Originally completed in 2006, The Eyrie Residence has just been photographed for the first time since its completion in conjunction with an upcoming auction of the property. We take a retrospective look at this home by b.e architecture, who have clearly articulated the difference between the existing building and the addition.
November 19th, 2015
The Eyrie Residence combines a new and old to form an engaging home that sits proudly within its urban landscape. The original building was a classic example of the post-modernist houses that make up the identity of the surrounding area of Eaglemont and Ivanhoe. Rather than hiding the older building, b.e architecture’s redesign embraces the lines and materiality of the existing brick exterior and creates a new language in dark timber that clearly articulates the difference between existing and addition. While respecting the qualities of the older style, it is now an entirely new type of building suited for modern living.

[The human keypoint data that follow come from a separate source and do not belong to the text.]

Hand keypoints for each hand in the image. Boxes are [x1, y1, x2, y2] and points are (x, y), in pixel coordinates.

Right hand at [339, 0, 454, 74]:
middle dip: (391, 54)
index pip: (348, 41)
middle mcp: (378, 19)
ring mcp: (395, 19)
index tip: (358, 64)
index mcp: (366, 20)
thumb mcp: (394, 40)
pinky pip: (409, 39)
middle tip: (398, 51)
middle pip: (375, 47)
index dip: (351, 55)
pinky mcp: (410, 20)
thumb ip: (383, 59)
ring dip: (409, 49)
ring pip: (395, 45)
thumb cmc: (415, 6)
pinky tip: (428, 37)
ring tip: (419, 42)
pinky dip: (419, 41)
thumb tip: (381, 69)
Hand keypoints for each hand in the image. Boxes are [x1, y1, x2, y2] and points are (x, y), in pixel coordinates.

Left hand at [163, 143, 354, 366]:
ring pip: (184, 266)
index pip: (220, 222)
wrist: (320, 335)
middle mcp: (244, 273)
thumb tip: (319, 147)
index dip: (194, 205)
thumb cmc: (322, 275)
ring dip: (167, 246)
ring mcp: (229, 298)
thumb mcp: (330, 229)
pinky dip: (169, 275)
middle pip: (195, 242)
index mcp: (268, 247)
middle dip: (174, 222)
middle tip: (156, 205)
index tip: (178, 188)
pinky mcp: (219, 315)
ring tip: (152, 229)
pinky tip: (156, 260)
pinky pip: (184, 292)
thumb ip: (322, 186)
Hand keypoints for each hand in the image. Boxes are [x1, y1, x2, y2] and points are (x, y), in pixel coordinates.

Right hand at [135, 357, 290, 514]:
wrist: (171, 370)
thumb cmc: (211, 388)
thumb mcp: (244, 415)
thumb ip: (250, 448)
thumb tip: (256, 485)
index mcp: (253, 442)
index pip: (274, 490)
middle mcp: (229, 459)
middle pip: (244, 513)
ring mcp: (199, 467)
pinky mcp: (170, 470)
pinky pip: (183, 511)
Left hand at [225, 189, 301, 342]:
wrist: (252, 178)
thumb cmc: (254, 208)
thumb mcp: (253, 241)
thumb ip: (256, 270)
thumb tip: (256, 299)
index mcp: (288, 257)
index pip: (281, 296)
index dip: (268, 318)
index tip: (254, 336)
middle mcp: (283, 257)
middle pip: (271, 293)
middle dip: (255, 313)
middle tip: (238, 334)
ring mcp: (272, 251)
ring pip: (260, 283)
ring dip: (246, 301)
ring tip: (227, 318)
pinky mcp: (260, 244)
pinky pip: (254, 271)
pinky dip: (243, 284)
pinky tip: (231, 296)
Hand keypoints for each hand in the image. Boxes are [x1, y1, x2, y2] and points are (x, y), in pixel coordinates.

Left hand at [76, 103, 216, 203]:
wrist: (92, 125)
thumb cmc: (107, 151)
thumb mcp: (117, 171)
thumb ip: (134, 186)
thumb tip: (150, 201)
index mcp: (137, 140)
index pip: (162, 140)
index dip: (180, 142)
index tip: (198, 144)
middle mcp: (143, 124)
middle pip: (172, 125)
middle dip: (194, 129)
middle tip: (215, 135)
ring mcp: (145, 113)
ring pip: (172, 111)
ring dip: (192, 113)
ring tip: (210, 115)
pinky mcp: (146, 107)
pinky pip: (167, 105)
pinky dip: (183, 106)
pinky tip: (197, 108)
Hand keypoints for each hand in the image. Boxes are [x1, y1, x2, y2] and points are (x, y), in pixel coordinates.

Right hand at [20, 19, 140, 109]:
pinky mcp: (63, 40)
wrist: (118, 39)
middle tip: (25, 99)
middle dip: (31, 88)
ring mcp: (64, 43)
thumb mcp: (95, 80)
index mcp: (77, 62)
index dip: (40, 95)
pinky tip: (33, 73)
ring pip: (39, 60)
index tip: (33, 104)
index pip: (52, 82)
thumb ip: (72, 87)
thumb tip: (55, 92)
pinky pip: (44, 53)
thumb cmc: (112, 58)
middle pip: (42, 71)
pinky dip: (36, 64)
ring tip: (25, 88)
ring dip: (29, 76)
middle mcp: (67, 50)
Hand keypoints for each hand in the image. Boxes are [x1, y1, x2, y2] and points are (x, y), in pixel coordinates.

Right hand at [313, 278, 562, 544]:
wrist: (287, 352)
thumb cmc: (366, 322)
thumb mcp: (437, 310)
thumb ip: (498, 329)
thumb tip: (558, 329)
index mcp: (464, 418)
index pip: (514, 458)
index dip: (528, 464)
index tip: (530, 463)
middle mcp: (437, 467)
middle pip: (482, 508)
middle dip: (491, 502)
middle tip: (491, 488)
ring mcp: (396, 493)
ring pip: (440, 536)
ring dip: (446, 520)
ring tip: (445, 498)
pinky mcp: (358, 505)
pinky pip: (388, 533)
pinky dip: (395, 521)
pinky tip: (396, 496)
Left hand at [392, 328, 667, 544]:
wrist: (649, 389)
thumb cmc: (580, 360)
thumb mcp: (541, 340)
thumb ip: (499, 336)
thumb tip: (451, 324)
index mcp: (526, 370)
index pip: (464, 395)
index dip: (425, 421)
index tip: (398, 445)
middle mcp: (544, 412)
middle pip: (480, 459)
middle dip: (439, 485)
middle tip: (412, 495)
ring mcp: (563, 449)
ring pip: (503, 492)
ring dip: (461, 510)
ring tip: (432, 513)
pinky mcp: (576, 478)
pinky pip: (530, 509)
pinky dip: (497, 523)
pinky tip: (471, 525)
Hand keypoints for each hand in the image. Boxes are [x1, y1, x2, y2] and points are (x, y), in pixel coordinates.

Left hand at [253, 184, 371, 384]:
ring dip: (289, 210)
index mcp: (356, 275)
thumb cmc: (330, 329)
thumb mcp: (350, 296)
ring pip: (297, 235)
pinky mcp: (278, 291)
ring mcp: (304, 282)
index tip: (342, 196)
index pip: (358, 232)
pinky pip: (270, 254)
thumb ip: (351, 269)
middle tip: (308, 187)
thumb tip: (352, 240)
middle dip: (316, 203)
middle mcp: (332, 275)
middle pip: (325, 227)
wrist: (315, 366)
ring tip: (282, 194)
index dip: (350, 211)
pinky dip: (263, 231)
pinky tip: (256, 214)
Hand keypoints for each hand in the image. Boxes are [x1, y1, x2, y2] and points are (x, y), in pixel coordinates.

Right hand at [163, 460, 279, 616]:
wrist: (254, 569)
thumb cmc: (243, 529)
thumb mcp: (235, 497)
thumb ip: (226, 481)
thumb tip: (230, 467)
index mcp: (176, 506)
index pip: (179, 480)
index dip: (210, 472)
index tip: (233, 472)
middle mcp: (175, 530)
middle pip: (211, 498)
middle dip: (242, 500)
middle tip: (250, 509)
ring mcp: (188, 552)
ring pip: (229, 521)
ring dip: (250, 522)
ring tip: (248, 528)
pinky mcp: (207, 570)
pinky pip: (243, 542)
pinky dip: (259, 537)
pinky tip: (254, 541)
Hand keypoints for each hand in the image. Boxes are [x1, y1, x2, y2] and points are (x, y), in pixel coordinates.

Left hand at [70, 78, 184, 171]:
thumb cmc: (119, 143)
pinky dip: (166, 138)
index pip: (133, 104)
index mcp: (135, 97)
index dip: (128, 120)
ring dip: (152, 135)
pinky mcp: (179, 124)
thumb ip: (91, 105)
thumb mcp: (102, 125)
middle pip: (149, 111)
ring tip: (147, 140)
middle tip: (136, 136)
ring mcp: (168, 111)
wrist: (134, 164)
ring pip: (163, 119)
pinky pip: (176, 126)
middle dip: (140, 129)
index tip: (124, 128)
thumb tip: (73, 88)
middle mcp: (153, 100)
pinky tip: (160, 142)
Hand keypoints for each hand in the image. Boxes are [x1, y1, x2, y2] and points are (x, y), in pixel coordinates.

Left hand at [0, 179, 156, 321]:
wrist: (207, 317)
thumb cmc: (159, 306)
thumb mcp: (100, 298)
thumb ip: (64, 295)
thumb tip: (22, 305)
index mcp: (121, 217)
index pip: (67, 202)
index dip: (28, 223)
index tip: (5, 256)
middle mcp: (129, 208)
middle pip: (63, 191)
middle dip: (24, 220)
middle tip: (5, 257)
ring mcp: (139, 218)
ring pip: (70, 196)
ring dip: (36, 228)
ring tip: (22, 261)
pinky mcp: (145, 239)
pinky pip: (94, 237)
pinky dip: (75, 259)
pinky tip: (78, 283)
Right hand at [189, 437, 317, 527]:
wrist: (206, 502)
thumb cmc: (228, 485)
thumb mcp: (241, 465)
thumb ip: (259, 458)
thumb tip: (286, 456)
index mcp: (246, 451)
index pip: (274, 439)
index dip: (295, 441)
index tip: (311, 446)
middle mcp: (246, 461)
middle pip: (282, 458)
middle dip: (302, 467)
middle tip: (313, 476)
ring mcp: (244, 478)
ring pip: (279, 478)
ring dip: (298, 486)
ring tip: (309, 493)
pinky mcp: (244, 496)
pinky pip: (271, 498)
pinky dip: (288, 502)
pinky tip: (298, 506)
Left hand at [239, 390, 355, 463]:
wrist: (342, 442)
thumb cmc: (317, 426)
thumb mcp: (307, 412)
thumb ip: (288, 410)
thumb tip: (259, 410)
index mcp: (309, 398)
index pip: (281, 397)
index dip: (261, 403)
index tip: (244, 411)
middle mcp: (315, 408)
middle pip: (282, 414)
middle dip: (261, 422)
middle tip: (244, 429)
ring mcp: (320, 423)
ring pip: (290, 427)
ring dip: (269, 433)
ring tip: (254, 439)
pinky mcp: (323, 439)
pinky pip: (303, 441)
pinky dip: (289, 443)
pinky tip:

Perched on a hill, the positioning of the dwelling gives it a quality of light and uplifting nature. High above the street and tucked behind high timber handrails, the commercial grade floor to ceiling windows are open and outward looking, but still offer a sense of seclusion and privacy. The new timber additions wrap around the structure forming three large balconies making use of the commanding view towards the city skyline that can be seen throughout the house.
Greenery is celebrated throughout the Eyrie Residence. The new configuration has a sequence of experiences beginning with a meandering landscaped path that brings you to the glazed, veranda-style entry. Upon entering, you can see all the way through the kitchen to the rear garden. Sightlines create relationships between the spaces and unexpected places including the bathrooms have open windows with private planted outlooks.
As is often the case with older style homes, the layout was completely re-rationalised to create order and upgrades to ensure function that was not previously there. The new open plan area has a large, casual style kitchen that is designed to be the heart of the house. With the large timber table off the island bench, it is a social place where people can come together. Opening onto the gardens at the back of the house it is a functional indoor/outdoor space at the same time.
The Tatami room and large, traditional onsen style bathroom, were purpose-built in response to the Japanese heritage of the client, however the specific design details were developed to be interesting, contemplative rooms with many potential uses. The distinct elements throughout are memorable and contribute to the unexpected journey through the home.